Can anybody recommend a Grumman savvy mechanic for a pre-buy in Southern California?
Why would they be required to be some one special?
It has an engine like no other ?
All the instruments are different than any other?
Are the wheels tire and brakes different than what?
The airframe is about as brick simple as it gets.
why wouldn't any good A&P or better yet a member of the grumann gang be a better choice?
True. So do you have any A&P recommendations?
On one of the Grumman web sites they have a check list for annuals and it covers most everything..
There are a few idiosyncrasies that might be over looked if not brought to the A&P's attention
Oh @Tom-D I think this is the only time I've seen advice AGAINST having the prebuy done by someone that is very familiar with the exact make and model.
Call either Ken Blackman, fletchair, Gary vogt or Roscoe. They should be able to point you in the right direction
Do yourself a favor. Join American Yankee Association, the type club for all of the AA-1 and AA-5 series airplanes. It's one of the best type clubs around, with exceptional resources. They have vetted lists of mechanics and instructors, knowledgeable with these airplanes. Yes, they are simple, but there are some idiosyncrasies, particularly with regard to the landing gear and bonded airframe. You can also try the free web group, the Grumman Gang.
Get somebody who knows what they're doing, rather than paying someone to learn.
Yes, those would all be good sources. Add to that Cliff Hanson in Independence, Oregon, who was my mechanic when I had a Cheetah. They are all active in AYA.
Advice against it?? no that is not what I asked.
Just tell me why a regular old A&P wouldn't do the job well?
C'mon. Every thread on every forum about prebuy inspections says to use someone who works that plane often.

RECORD EXCERPTS:
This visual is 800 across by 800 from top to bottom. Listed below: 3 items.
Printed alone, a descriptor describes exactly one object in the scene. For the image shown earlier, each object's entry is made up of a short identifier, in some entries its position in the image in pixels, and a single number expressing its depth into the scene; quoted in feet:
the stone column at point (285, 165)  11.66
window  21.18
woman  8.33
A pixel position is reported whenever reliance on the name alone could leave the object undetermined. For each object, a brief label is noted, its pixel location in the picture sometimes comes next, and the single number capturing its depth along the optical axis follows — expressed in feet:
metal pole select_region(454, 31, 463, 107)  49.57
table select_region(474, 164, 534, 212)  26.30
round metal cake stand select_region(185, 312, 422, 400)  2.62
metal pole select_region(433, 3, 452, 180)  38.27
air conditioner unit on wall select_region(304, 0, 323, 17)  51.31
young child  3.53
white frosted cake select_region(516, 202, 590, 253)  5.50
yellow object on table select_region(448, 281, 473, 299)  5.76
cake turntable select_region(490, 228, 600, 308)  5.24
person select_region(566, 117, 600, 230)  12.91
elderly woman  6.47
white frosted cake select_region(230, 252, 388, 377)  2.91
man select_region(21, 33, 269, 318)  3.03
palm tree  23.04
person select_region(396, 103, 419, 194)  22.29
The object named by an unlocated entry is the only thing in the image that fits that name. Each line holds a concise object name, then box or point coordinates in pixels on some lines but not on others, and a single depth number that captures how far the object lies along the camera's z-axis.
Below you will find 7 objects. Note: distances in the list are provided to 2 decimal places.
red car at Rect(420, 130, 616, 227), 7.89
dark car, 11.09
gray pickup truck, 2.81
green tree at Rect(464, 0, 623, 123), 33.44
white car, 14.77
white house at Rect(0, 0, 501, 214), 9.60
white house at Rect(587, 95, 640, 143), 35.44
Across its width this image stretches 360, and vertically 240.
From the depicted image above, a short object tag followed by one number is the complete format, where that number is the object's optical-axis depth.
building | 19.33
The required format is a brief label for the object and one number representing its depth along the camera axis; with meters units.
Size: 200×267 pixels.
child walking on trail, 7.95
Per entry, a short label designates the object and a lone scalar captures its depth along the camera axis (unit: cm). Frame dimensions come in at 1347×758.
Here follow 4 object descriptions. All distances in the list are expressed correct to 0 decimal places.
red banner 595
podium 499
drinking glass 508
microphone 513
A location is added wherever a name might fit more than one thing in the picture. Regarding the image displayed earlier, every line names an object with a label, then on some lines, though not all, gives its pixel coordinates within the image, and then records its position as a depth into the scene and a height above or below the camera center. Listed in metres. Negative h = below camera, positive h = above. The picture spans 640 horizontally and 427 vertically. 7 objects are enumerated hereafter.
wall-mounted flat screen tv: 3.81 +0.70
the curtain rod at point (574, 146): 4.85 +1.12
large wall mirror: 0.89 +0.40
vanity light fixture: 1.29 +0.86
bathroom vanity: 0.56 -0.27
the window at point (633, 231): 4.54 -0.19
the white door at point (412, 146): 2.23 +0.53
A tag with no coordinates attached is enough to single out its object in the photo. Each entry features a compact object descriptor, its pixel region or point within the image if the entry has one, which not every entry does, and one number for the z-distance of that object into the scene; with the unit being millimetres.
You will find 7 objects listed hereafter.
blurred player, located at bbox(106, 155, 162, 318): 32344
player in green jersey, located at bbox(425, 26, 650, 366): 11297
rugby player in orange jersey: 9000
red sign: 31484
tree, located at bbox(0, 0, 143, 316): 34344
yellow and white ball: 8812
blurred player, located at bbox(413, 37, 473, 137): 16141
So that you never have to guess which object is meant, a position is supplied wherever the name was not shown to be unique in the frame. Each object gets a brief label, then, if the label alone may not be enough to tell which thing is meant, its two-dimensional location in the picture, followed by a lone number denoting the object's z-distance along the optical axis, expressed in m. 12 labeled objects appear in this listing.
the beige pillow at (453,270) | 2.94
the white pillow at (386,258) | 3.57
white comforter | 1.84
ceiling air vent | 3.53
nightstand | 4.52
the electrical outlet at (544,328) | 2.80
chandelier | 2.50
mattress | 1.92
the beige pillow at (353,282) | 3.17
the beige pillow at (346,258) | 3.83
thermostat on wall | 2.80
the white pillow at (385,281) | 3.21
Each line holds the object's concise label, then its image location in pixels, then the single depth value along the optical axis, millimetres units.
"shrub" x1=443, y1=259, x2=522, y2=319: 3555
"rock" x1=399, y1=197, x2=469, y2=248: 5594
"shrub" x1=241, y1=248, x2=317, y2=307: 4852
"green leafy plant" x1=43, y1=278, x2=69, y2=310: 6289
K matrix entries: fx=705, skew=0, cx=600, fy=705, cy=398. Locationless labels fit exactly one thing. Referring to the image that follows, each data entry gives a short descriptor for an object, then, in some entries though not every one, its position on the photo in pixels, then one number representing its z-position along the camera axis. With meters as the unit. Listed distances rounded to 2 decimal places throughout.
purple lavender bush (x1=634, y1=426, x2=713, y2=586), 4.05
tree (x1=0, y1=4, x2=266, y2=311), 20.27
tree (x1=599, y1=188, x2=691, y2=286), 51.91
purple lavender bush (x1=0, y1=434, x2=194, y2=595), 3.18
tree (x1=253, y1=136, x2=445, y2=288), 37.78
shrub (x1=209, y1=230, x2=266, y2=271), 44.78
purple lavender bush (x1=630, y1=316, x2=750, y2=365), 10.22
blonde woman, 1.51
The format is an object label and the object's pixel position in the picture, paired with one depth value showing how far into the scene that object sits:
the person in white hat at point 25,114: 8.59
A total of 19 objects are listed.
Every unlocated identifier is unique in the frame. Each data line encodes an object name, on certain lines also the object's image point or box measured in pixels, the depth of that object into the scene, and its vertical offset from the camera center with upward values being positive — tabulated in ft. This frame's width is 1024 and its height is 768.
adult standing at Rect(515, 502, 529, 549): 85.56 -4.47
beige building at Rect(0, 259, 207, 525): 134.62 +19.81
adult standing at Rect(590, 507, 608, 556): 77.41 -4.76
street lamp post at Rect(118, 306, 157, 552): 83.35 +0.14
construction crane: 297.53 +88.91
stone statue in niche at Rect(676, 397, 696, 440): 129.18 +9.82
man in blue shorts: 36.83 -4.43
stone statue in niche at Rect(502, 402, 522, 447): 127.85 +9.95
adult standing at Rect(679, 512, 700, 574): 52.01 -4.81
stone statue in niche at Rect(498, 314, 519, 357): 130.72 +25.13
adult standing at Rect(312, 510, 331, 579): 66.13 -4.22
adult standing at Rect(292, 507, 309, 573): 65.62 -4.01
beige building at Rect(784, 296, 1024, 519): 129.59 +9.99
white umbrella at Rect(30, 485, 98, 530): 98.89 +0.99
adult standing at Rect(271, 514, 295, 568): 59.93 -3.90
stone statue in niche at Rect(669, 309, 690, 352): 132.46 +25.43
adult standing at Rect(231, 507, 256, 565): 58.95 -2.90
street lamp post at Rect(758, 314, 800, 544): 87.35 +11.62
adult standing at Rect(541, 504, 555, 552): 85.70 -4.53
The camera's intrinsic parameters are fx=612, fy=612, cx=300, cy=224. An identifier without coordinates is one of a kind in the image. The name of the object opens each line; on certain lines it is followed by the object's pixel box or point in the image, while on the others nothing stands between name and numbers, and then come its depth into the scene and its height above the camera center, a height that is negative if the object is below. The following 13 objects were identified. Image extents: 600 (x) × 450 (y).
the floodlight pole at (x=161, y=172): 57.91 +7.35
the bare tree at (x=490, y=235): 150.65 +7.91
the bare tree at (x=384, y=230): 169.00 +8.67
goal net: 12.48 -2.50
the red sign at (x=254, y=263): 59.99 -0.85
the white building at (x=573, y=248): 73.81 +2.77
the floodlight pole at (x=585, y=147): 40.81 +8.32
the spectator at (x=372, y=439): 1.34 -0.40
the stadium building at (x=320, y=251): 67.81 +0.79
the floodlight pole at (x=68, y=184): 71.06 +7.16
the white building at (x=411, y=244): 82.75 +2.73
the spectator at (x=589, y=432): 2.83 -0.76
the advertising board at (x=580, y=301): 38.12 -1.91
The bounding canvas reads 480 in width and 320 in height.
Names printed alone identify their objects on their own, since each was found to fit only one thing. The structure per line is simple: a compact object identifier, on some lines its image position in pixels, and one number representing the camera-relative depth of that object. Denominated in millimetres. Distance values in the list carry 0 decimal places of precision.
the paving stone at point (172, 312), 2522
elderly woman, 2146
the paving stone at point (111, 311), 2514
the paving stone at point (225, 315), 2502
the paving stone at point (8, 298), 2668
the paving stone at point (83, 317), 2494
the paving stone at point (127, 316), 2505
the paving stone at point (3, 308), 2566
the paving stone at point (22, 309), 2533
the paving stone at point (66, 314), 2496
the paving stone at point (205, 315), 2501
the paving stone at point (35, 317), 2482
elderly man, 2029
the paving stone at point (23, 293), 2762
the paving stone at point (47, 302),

WHAT YOU NEED TO DO:
a – Render this sentence from the Grumman pre-buy discussion in Spanish: "Get somebody who knows what they're doing, rather than paying someone to learn."
b – In the Grumman pre-buy discussion, what type club is named as covering all of the AA-1 and AA-5 series airplanes?
c – Carry the Grumman pre-buy discussion forward with the next post after its final one.
The material is drawn from a separate source.

TASK-BY-TASK OUTPUTS:
a – Consigue a alguien que sepa lo que hace, en lugar de pagarle a alguien para que aprenda.

b – The American Yankee Association.

c –
To answer your question: The regular A&P would do a fine job. Except that he might not know the goofy quirky stuff that makes some people better with a particular plane.
Just as I suspect you have some planes you know inside and out and upside down, and some you don't work on very often if ever.
Gary Vogt at AUCountry near Sacramento is a very good source in the area. He'll know if there's a good Grumman-savvy a&p in southern California. I'd recommend the guy that did the prebuy on my Traveler almost 10 years ago that I bought near LA, but he was a really old gentleman then, and I can't imagine he's still in business. Good luck!
Tom, no disrespect but your post in my eyes is a little negative, the guy is asking a question. Don't beat him up, offer advice.
I got lucky the folks at the FBO I bought my plane from were fair and helped me out. I agree, I could do the inspection feeling good with my findings, but why not use someone who works on them all the time...
Thanks for the info guys. I actually have talked personally with Gary Vogt, and he didn’t really know anybody down in Southern Cal that he could recommend. I also posted the same question on the Grumman Pilots Association, but no responses yet.
How many other planes are held together with purple glue?
As long as it is, we are good right?
First time you've stood up for me
How much experience do you have with bonded aluminum honeycomb structure, Tom?
OP....what airport? My IA did my pre-buy for my Tiger and knows them very well...but he's old school and doesn't have a phone or email. You gotta go talk to him. He's at WHP.
The airplane is at Cable. What’s your IA’s name, or business name?
Why would a member of the Grumman Gang be a better choice, when earlier in the same sentence you talk about any good A&P?
Sheetmetal bonding, tube spar, sliding canopy, honeycomb firewall, free castoring nose wheel that bolts to the fuselage, composite main gear, horizontal carb. These differences are off the top of my head. I haven`t worked on one in a long time, but they do require extra attention in certain areas. Someone who is familiar and current with them will make for an easier inspection. Same is true for a 150, Cherokee, 747, Camaro, etc.
A&P schools teach composite construction.
What is so mystifying about a tubular spar?
IF I were buying one I'd hire Ron -(you know who) to inspect it for me.
and he is nether a A&P- or IA.
What A&P school did you go to?
And, here is the level of proficiency at which composites must be taught:
(2) Level 2 requires:
(i) Knowledge of general principles, and limited practical application.
(ii) Development of sufficient manipulative skill to perform basic operations.
(iii) Instruction by lecture, demonstration, discussion, and limited practical application.
Yeah, I want one of those guys doing my pre buy.
I ... Um ... So ...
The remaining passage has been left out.